Ubuntu for phones: A Q&A explainer

Ubuntu isn't quite making its own smartphone, but it's not just a hack project, either. Let us explain.

Credit: Image via Ubuntu for phones

You might have seen some buzz about the Ubuntu for smartphones announcement on Wednesday. Ubuntu, the maker of a rather popular, Linux-based server and desktop operating system is looking to load itself onto smartphones. Which phones, made by whom? Is Ubuntu looking to come pre-installed, or arrive as an after-market installation? What can Ubuntu offer that Apple and Android haven’t covered?

[Install Adobe Flash Player in Ubuntu 12.10 and Install Oracle Java 7 in Ubuntu 12.10]

Good questions! Let’s answer some of them.

Question: Ubuntu wants to make a phone operating system, huh?

Answer: Actually, Ubuntu wants to bring a full desktop operating system, and a phone-sized version, to your phone, or a future phone. The way Ubuntu sees it, you can have a phone that makes calls, browses the web, scans Twitter and all that through the phone-focused version of Ubuntu. Then, when you’re ready to work, you could hook up your phone to a monitor, keyboard, and other accessories and start cranking on the Ubuntu desktop that more than 20 million people use.

Q: You can run a full desktop OS off a phone?

A: Off of certain phones, yes. Ubuntu is looking at phones with quad-core processors, which offer the same kind of multi-tasking and processing oomph that desktops utilize. Phones have been demanding so much of their hardware lately that their hardware has quietly crept up to the realm of desktop-readiness.

Q: So, hook up my iPhone to my monitor and, boom, there’s a computer!

A: Not your iPhone, no. Ubuntu for phones requires a linux core (or “kernel”), and hardware that ably supports that core. Ideally, phone makers will start making phones that have Ubuntu installed from the get-go.

Q: Crud. So it’s going to be a while until I actually use this thing.

A: Ubuntu wants to have some kind of phone at the end of 2013, and anticipates a retail release in early 2014. That said! Ubuntu demonstrated its OS on a re-flashed Galaxy Nexus phone, and will release an image for adventurous Galaxy Nexus owners soon.

Q: In the meantime, what does Ubuntu on a phone look like?

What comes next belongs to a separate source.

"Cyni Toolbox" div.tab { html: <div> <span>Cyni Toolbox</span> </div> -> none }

It looks slick, it doesn’t look a ton like other phones, and it looks like it’s still a work in progress. Ubuntu offers this official look at Ubuntu for phones:

And tech site The Verge got some hands-on time with the device.

Q: Where’s the “home” button? Where’s the dock of apps I can pull up?

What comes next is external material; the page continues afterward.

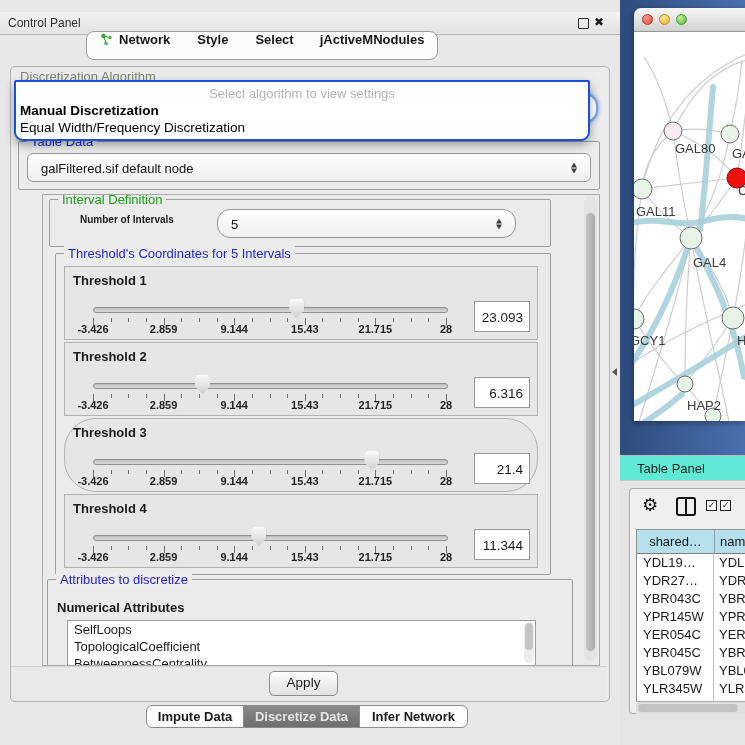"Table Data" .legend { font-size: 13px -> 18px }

A: They are nowhere. Everything on Ubuntu for phones is accessed through gestures. Pull from the top to access settings and a main menu. Pull from the left to bring up your list of most-accessed apps. Pull from the right to switch back to the last app you were using. One likely has to see it and feel it to know if it works. All-gesture interfaces are not everybody’s cup of tea. But give Ubuntu credit for aiming into new territory.

Q: What’s the appeal here? I have a phone, I have a computer, and I can usually work between them pretty well.

A: That’s a fair point, but Ubuntu wants you to imagine Ubuntu on all your systems, synchronized, running the same apps, and available to you any time you want. Ubuntu runs on desktops and laptops, eventually on tablets, and right now on TVs. All the major computer makers split up their mobile, desktop, and entertainment center offerings.

Google has Android phones and tablets, Google TV, and Chrome OS on desktops. Apple has iOS for iPhones and iPads, Mac OS X on full systems, and AppleTV for the living room. Microsoft offers Windows 8 on both desktops and portable devices, but splits them up into “RT” and “Pro” versions, and Windows Phone 8 is a bit apart. [Kevin Tofel at GigaOM argues that Ubuntu’s device parity may be its most powerful selling point, at least for businesses and outfits already running Ubuntu on their systems.

For consumers, it’s a tougher sell. I’ve found synchronicity to be a hard sell to someone just looking to make calls and send emails.

Q: And didn’t Palm try to be the elegant, different alternative? That didn’t work out so well.

A: There’s no accounting for taste, but you’re correct. Getting a foothold across the very long chain of design, manufacture, carrier support, retail availability, marketing awareness, and critical reception is nobody’s idea of simple and straightforward.

Q: Bit of a premature announcement, all told.

A: I’d agree. But Ubuntu and its corporate backer, Canonical, play by different rules than the very large makers of hardware. And it’s fun to have a wild card in the race.